After returning to the United States the next year, he established a studio in New York City. A few months later, he had his first one-person exhibit in New York, at the Hammer Galleries, which has since mounted another two dozen shows of his work. Among the more than 50 additional venues in the United States and overseas that have hosted solo Neiman exhibits are the Minnesota Museum of Art, in St. Paul; the University of Texas in El Paso; the Abbey Theatre, in Dublin, Ireland; the Museo de Bellas Artes, in Caracas, Venezuela; Casagrafica, in Helsinki, Finland; and the New State Tretyakov Museum, in Moscow. In 1988, a show of his artworks toured four cities in Japan.

LeRoy NeimanNeiman has participated in dozens of group exhibitions as well, and in 1981, he took part in a two-man show with Andy Warhol at the Los Angeles Institute of Contemporary Art. The Hermitage Museum in St. Petersburg, Russia, which purchased 19 of his prints in 1973, is one of the many public and private institutions that hold works by him in their permanent collections. Despite such recognition, art critics have, with few exceptions, totally ignored his work or dismissed it as superficial or vulgar.

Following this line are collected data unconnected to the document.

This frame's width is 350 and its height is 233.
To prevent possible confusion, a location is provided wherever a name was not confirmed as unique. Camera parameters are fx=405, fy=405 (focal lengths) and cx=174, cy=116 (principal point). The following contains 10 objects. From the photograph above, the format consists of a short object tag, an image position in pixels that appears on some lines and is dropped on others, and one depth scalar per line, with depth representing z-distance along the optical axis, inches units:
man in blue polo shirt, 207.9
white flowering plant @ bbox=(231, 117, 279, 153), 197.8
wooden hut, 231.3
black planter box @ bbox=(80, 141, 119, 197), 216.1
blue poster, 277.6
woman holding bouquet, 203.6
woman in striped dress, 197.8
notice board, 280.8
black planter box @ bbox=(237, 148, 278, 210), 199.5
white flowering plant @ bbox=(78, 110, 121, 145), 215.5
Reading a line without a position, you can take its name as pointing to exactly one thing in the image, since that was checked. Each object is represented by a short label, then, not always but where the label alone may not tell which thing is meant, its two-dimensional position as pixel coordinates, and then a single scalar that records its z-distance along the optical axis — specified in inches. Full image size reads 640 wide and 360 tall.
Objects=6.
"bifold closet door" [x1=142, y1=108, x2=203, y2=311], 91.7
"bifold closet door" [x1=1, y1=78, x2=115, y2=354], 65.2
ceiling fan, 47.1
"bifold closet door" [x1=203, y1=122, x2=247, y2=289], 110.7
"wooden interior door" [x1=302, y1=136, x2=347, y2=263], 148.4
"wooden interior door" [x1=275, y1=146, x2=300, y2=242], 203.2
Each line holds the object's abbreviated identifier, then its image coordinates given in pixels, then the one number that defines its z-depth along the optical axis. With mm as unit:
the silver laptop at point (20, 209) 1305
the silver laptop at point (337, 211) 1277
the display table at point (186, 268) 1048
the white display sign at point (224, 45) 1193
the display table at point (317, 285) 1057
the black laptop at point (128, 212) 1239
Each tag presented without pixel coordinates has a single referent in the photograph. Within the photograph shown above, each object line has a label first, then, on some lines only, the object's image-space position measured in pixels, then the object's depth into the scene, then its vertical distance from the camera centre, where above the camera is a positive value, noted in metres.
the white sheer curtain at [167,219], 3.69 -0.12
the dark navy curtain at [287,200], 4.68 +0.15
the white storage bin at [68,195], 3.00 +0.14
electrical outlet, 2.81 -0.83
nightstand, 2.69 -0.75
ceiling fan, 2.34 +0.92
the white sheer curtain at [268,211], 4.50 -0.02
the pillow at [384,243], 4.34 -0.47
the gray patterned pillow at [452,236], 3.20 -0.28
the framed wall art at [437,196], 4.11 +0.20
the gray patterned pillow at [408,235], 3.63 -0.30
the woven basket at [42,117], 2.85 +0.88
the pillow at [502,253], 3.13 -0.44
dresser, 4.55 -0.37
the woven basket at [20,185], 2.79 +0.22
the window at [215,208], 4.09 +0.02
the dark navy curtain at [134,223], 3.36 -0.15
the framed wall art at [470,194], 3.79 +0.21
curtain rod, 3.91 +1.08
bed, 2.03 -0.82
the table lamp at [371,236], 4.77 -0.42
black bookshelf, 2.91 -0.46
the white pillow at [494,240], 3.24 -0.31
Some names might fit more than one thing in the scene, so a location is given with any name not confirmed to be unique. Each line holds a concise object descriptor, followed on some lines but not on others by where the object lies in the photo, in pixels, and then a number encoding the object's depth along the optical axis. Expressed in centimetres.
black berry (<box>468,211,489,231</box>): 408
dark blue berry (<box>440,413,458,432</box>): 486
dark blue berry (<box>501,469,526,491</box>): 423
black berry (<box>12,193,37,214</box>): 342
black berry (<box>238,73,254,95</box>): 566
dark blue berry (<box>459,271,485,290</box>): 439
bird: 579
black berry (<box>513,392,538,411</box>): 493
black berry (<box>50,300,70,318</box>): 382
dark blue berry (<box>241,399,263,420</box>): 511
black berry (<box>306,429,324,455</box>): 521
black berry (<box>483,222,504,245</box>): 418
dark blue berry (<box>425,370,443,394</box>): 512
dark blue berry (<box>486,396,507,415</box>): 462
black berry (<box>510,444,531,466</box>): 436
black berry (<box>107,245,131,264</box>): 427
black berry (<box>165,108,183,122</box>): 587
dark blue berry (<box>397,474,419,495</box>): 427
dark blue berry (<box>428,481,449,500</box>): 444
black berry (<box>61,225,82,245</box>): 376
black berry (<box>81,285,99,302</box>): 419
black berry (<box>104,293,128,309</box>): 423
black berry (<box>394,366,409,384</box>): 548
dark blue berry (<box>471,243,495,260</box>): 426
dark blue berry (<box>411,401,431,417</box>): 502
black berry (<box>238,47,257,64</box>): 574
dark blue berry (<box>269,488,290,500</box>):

According to Nancy Wolfson, Neiman may be the "most belittled artist of our time." Hundreds of works by Neiman appear in his books, which, in addition to Art and Life Style, include Horses (1979); LeRoy Neiman Posters (1980); Carnaval (1981); Winners (1983), which was published in Japanese in 1985; Monte Carlo Chase (1988); The Prints of LeRoy Neiman 1980-1990 (1991); Big Time Golf (1992); LeRoy Neiman, An American in Paris (1994); LeRoy Neiman On Safari (1997), The Prints of LeRoy Neiman 1990-2000 (2000), and his most recent, LeRoy Neiman Sketchbook: 1964 Liston vs. Clay - 1965 Ali vs. Liston (2005).

Each year for the past quarter-century, Neiman has created at least eight limited-edition serigraphs (silkscreen prints); distributed by Knoedler Publishing, they are sold in selected galleries throughout the United States. According to an article in Manhattan (Winter 1995-96), the more than 150,000 Neiman prints that have been purchased to date "have an estimated market value exceeding $400 million." By his own account, LeRoy Neiman works very hard, has no hobbies, and does not take vacations. He paints in a double-height studio in the Hotel des Artistes, a landmark New York City building across the street from one of his favorite subjects — Central Park. In the same building he maintains an office; a penthouse pied-a-terre; and an apartment that he shares with his best friend — his wife, the former Janet Byrne, whom he married on June 22, 1957. His archives, which he is currently assembling for preservation at the Smithsonian Institution, in Washington, D.C., are also kept there. Through the years, he has donated scores of his artworks to charitable organizations, and in 1995 he gave the School of the Arts at Columbia University, in New York City, a gift of $6 million to create the LeRoy Neiman Center for Print Studies.